-- Tasks for this exercise --
1 – In the @resumable internals document, rewrite the passage from "for loops in" to "i, _iterstate = next(_iter, _iterstate)", replacing "_iterstate" with "_state".
2 – Condense the paragraph in the @resumable internals document that begins "The macro @resumable transform a function definition" into a shorter version that keeps its main facts.

# Internals

The macro @resumable transform a function definition into a finite state-machine, i.e. a callable type holding the state and references to the internal variables of the function and a constructor for this new type respecting the method signature of the original function definition. When calling the new type a modified version of the body of the original function definition is executed:

• a dispatch mechanism is inserted at the start to allow a non local jump to a label inside the body;
• the @yield statement is replaced by a return statement and a label placeholder as endpoint of a non local jump;
• for loops are transformed in while loops and
• try-catch-finally-end expressions are converted in a sequence of try-catch-end expressions with at the end of the catch part a non local jump to a label that marks the beginning of the expressions in the finally part.

The two last transformations are needed to overcome the limitations of the non local jump macros @goto and @label.

The complete procedure is explained using the following example:

@resumable function fibonacci(n::Int)
a = 0
b = 1
for i in 1:n-1
@yield a
a, b = b, a + b
end
a
end

## Split the definition

The function definition is split by MacroTools.splitdef in different parts, eg. :name, :body, :args, ...

## For loops

for loops in the body of the function definition are transformed in equivalent while loops:

begin
a = 0
b = 1
_iter = 1:n-1
_iterstate = start(_iter)
while !done(_iter, _iterstate)
i, _iterstate = next(_iter, _iterstate)

-- Data excerpts --
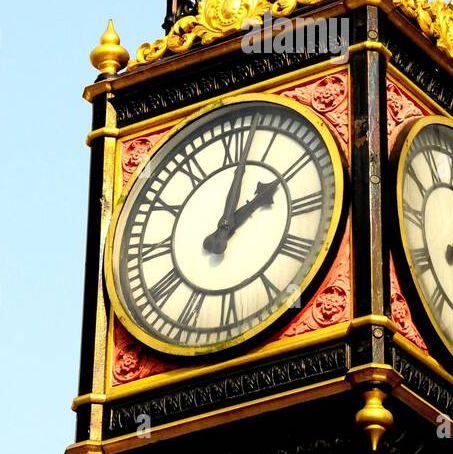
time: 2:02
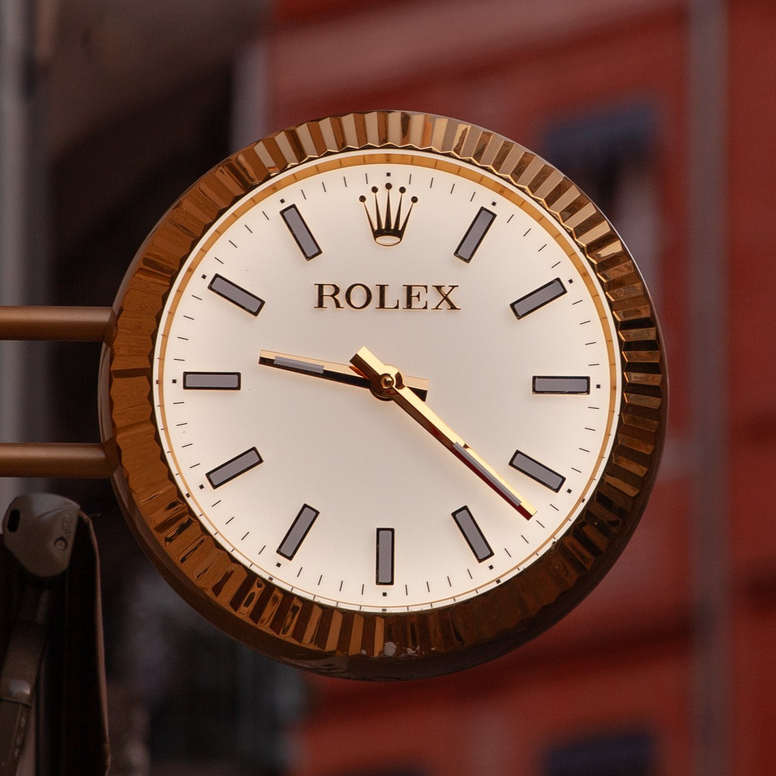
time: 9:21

---

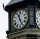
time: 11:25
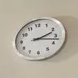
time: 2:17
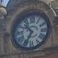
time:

* * *

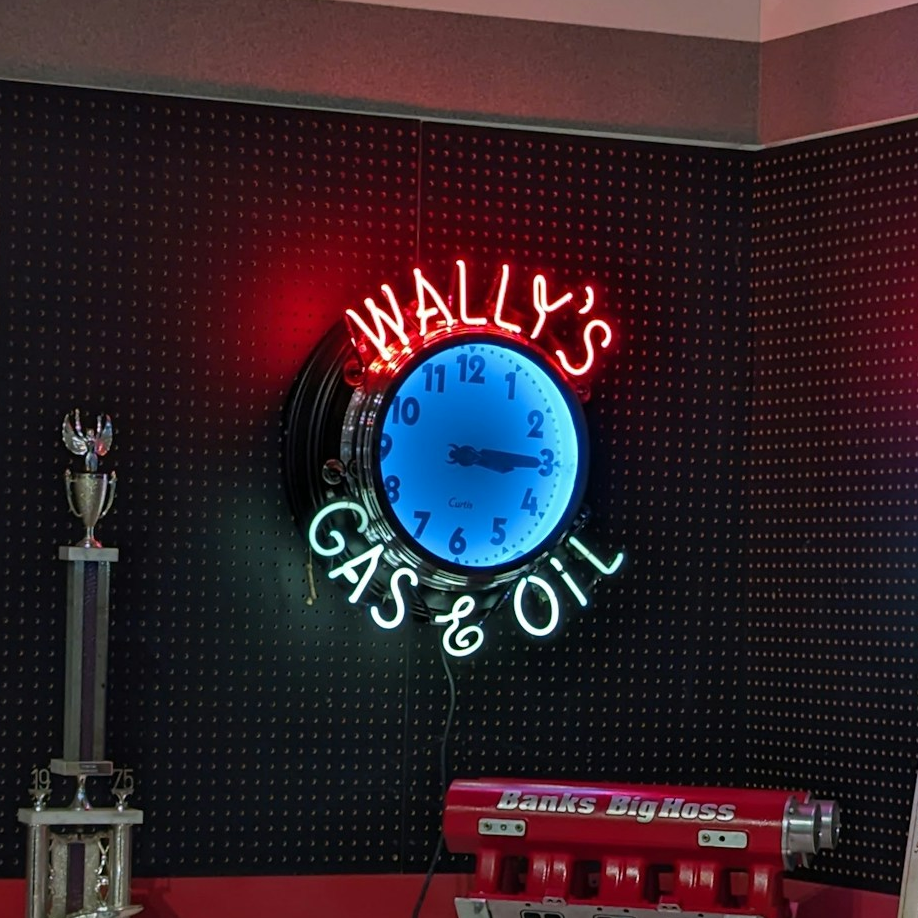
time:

-- Answers --
1 –
for loops in the body of the function definition are transformed in equivalent while loops:

begin
a = 0
b = 1
_iter = 1:n-1
_state = start(_iter)
while !done(_iter, _state)
i, _state = next(_iter, _state)

2 – The @resumable macro turns a function definition into a finite state machine. The result is a callable type that holds the state and references to the function's internal variables, plus a constructor for that type that respects the original method signature. Calling the new type runs a modified version of the original function body.